Les chiens de race Border Collie sont d'excellents bergers, appréciés des éleveurs. Leur aptitude à garder un troupeau fait partie des caractéristiques pour que le chien soit certifié racé. Mais cela pourrait changer.

Par Corentin Bélard

Pour qu'un chien soit un Border Collie confirmé, il faut qu'à l'âge d'un an il ait réussi un test d'aptitude au travail face à un troupeau, ses qualités étant validées par un juge. Cette aptitude rentre dans les critères physiques de la race.
Les Border Collie sont originaires des régions frontalières entre l'Écosse et l'Angleterre, (d'où le nom : "border" signifiant frontière en anglais). La race a été créée au XIXe siècle pour venir en soutien des bergers de moutons britanniques. Elle ne s'est répandue en France que dans la deuxième moitié du XXe siècle.

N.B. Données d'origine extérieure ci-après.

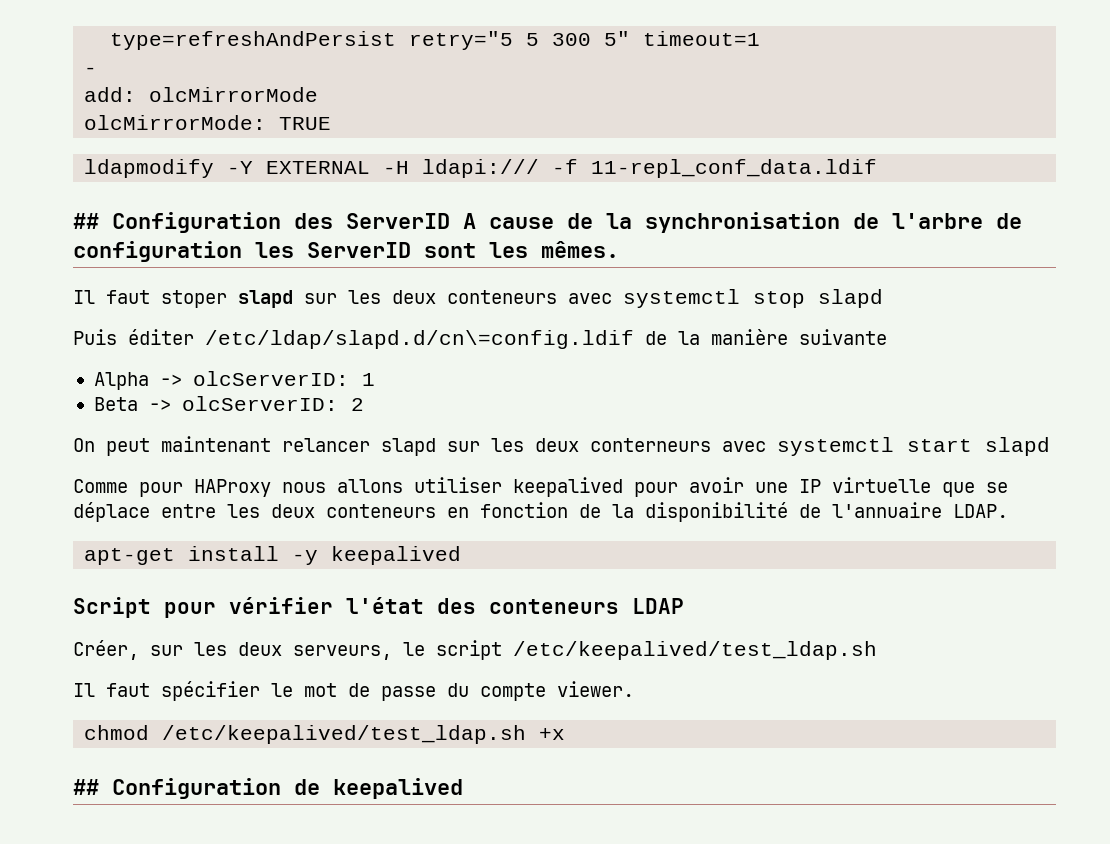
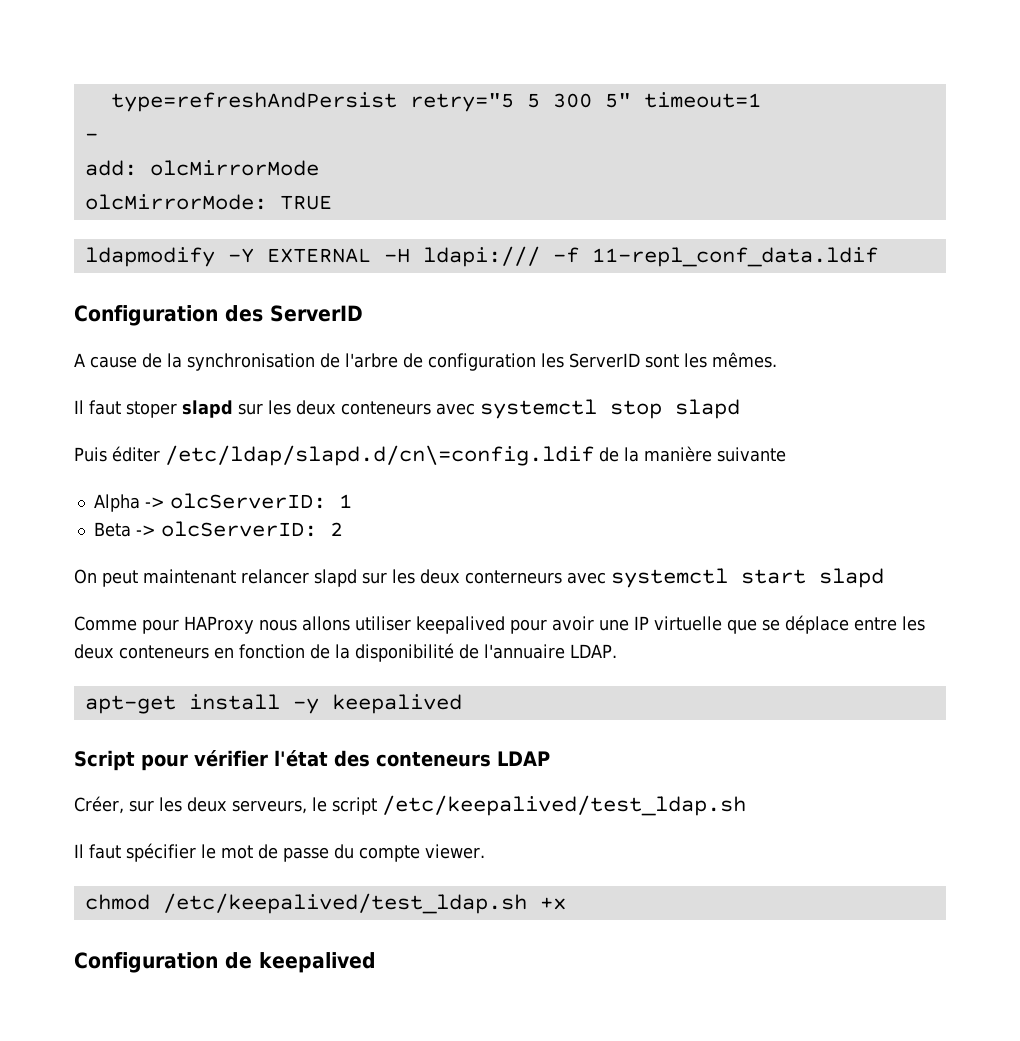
[73,213,99,229] ## -> (878, 257) none
(450, 221) none -> (363, 313) //
[73,779,99,795] ## -> (566, 903) none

Le succès des Border Collie vient de leur réputée intelligence et leur aisance exceptionnelle dans le gardiennage de troupeaux. Et pas seulement de montons, ces chiens sont aussi très doués pour s'occuper du bétail bovin. 
 

Des usages qui évoluent 

Le 1er avril prochain, l'aptitude à garder un troupeau ne serait plus obligatoire dans l'obtention du pedigree. Elle deviendrait une simple mention complémentaire. La Centrale Canine, association en charge des certifications de race, explique ce choix par les différentes utilisations de la race aujourd'hui.
Les Border Collie sont désormais des chiens d'adresse dans les concours, dénicheurs de truffes ou tout simplement des chiens de compagnie en maison.
 

Pour les éleveurs très attachés à cette race de chiens, cette nouvelle n'annonce rien de bon. Ils craignent de voir se reproduire ce qu'il s'est passé avec d'autres races de chien de berger dans le passé.
En déclarant des races comme n'étant pas seulement des chiens de berger, ces races ont perdu leur souches primaires. Ce qui fait que les "lignées de travail ont pratiquement disparu car il n'y avait [à terme] pas de différence avec les individus qui ne travaillent plus," selon Guy Martinon, administrateur de l'Association Française des Border Collie.